• **WORK REQUEST**
Which lines to output? The line containing "I need the box" and every line after it in the data below, each copied exactly.

Collected data entries
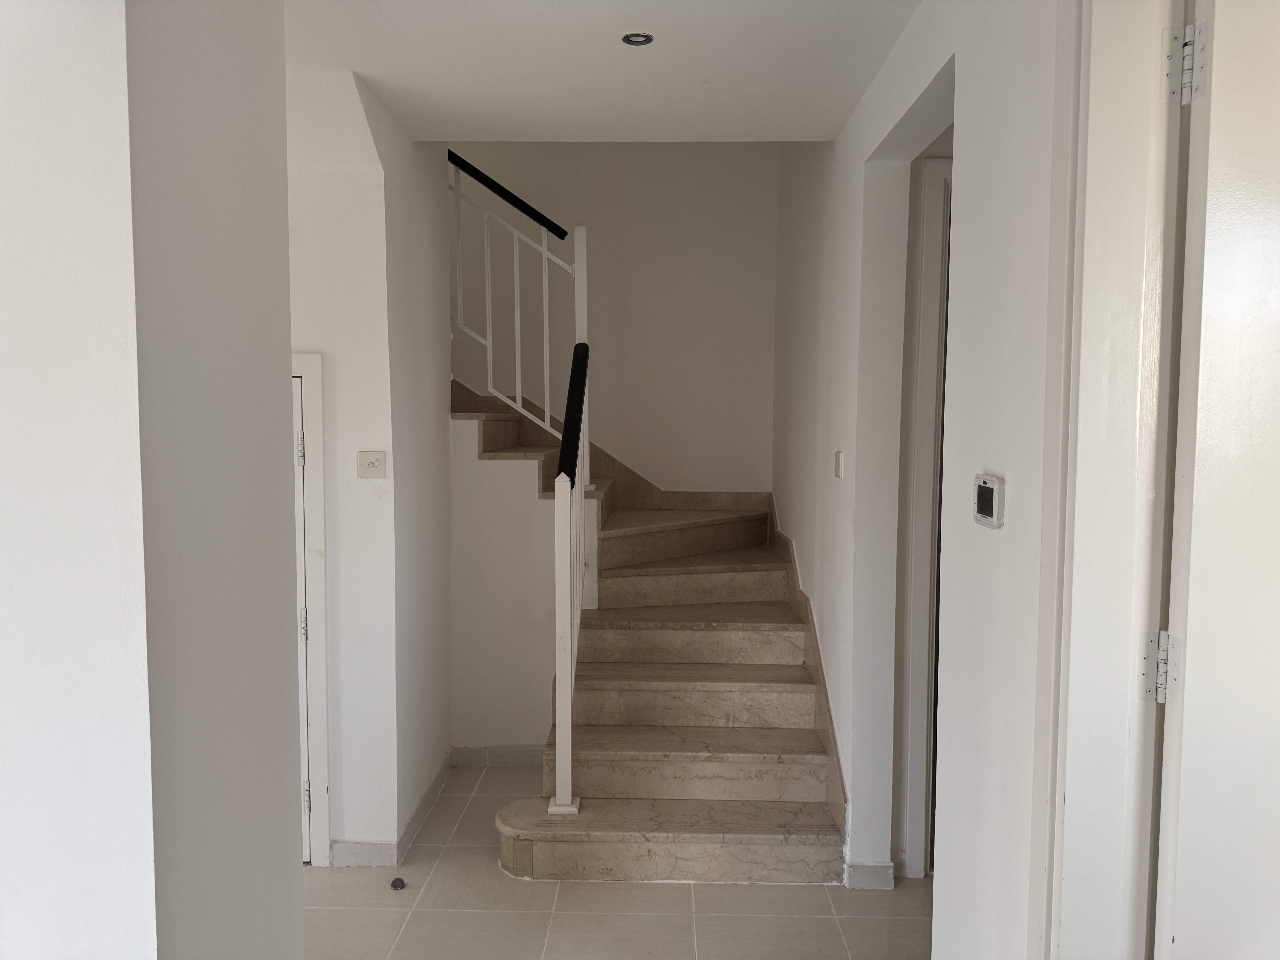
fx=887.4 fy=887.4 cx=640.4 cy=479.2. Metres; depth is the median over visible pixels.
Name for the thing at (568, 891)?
floor
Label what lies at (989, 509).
thermostat
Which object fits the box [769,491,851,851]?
stair skirting
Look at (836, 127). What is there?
ceiling
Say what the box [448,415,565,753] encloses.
stair side wall
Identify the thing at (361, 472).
light switch
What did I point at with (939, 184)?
door frame
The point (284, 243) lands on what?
left wall
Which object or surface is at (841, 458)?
light switch
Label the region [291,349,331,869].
door frame
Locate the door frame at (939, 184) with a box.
[897,152,953,880]
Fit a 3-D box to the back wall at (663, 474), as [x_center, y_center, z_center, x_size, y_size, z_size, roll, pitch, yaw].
[-0.687,-1.253,5.302,3.281,4.982,0.151,0,4,2]
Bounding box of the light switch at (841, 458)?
[834,450,844,477]
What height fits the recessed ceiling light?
0.011 m
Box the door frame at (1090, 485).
[1029,0,1185,959]
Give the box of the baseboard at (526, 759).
[450,744,542,766]
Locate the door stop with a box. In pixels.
[389,877,406,890]
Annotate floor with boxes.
[304,761,934,959]
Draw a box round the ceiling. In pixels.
[281,0,920,142]
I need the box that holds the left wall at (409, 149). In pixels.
[286,69,454,867]
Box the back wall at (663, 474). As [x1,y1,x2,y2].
[447,141,778,492]
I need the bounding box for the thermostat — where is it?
[971,473,1005,528]
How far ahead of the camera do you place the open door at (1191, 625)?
1.29 m
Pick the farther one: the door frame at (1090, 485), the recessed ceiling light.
the recessed ceiling light
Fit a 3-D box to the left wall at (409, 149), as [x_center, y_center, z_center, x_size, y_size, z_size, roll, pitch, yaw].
[-1.257,-0.144,3.722,0.829,3.138,1.272,0,4,2]
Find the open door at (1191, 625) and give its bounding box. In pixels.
[1152,0,1279,959]
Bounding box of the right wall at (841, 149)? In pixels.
[771,0,1068,959]
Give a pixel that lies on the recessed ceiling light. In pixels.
(629, 39)
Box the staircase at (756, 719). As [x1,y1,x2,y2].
[454,370,856,883]
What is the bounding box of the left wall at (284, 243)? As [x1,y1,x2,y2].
[0,0,302,959]
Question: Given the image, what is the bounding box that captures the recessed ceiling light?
[621,32,654,45]
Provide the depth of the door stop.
3.16 m
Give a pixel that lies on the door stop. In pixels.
(396, 886)
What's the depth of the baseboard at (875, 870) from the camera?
3.17 m
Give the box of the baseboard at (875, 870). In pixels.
[843,860,894,889]
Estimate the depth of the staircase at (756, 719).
3.65 m
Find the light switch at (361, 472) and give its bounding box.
[356,450,387,477]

• **REPLY**
I need the box that holds the left wall at (409, 149). In pixels.
[286,69,454,867]
Box the back wall at (663, 474). As [x1,y1,x2,y2].
[447,141,778,492]
I need the bounding box for the thermostat — where is it?
[971,473,1005,528]
How far ahead of the camera do you place the open door at (1191, 625)?
1.29 m
Pick the farther one: the door frame at (1090, 485), the recessed ceiling light.
the recessed ceiling light
Fit a 3-D box to the left wall at (409, 149), as [x_center, y_center, z_center, x_size, y_size, z_size, roll, pitch, yaw].
[-1.257,-0.144,3.722,0.829,3.138,1.272,0,4,2]
Find the open door at (1191, 625) and give its bounding box. In pixels.
[1152,0,1279,959]
Bounding box of the right wall at (841, 149)? In pixels.
[771,0,1068,959]
Give a pixel that lies on the recessed ceiling light. In pixels.
(629, 39)
Box the staircase at (756, 719). As [x1,y1,x2,y2].
[454,370,856,883]
What is the bounding box of the left wall at (284, 243)? As [x1,y1,x2,y2].
[0,0,302,959]
Question: Given the image, what is the bounding box that captures the recessed ceiling light?
[621,32,654,45]
Provide the depth of the door stop.
3.16 m
Give a pixel that lies on the door stop. In pixels.
(396, 886)
What's the depth of the baseboard at (875, 870) from the camera?
3.17 m
Give the box of the baseboard at (875, 870). In pixels.
[843,860,894,889]
Estimate the depth of the staircase at (756, 719).
3.65 m
Find the light switch at (361, 472) and give its bounding box.
[356,450,387,477]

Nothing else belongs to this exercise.